Translating speech with just images
Dan Oneata, Herman Kamper
TL;DR
This work addresses translating a low-resource language (Yorùbá) into English without parallel speech-translation data by using images as intermediate supervision. It generates English captions for training images with a pretrained captioner and then trains a transformer-based audio-to-text model that maps Yorùbá speech to English text, keeping most parameters fixed and learning only a small cross-attention adapter plus a projection. Evaluations on FACC and YFACC show modest but meaningful BLEU scores, with caption diversity and decoding strategies significantly impacting performance; generated captions can yield higher BLEU than human references in certain settings, suggesting captions are not the bottleneck. The results demonstrate a viable path for visually grounded translation in low-resource scenarios, while highlighting limitations such as shorter, sometimes hallucinated translations and the need for confidence-estimation techniques for reliable deployment.
Abstract
Visually grounded speech models link speech to images. We extend this connection by linking images to text via an existing image captioning system, and as a result gain the ability to map speech audio directly to text.
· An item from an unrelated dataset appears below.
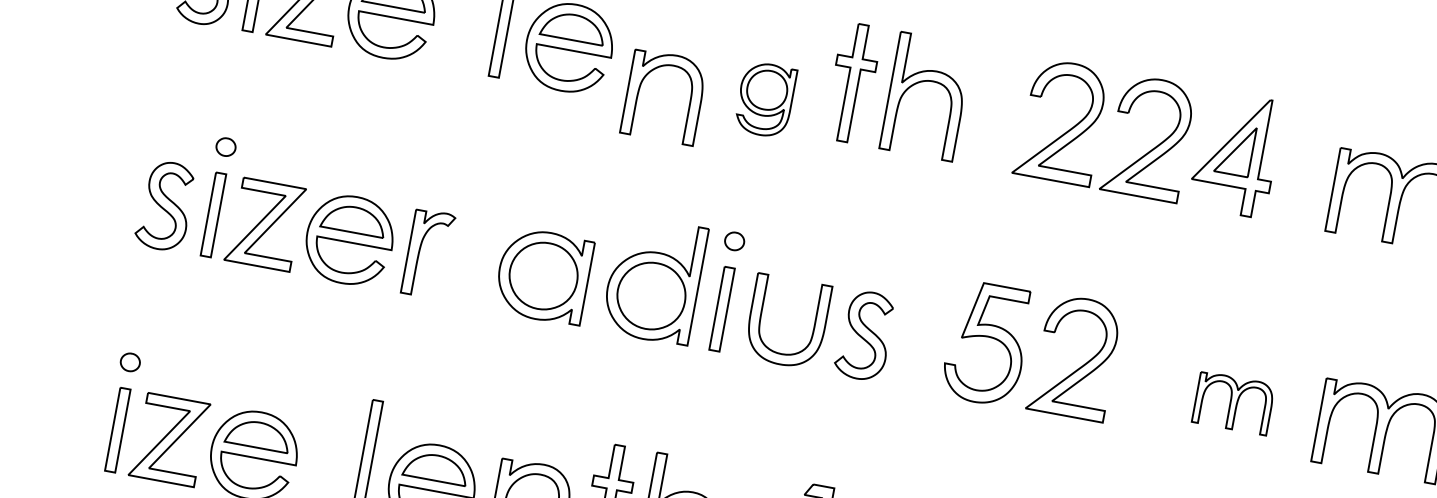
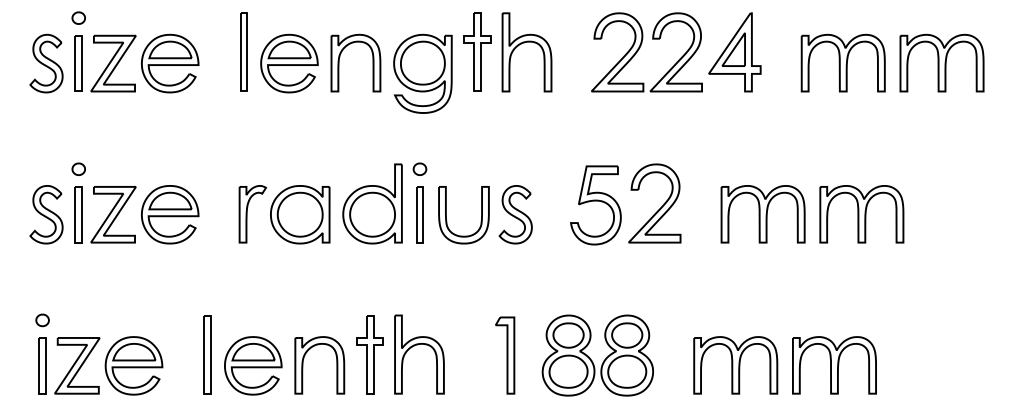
part: (642, 84) -> (340, 57), moved
part: (764, 99) -> (422, 73), size x1.67
part: (427, 254) -> (252, 214), moved
part: (1232, 403) -> (762, 214), size x1.67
This approach can be used for speech translation with just images by having the audio in a different language from the generated captions. We investigate such a system on a real low-resource language, Yorùbá, and propose a Yorùbá-to-English speech translation model that leverages pretrained components in order to be able to learn in the low-resource regime. To limit overfitting, we find that it is essential to use a decoding scheme that produces diverse image captions for training. Results show that the predicted translations capture the main semantics of the spoken audio, albeit in a simpler and shorter form.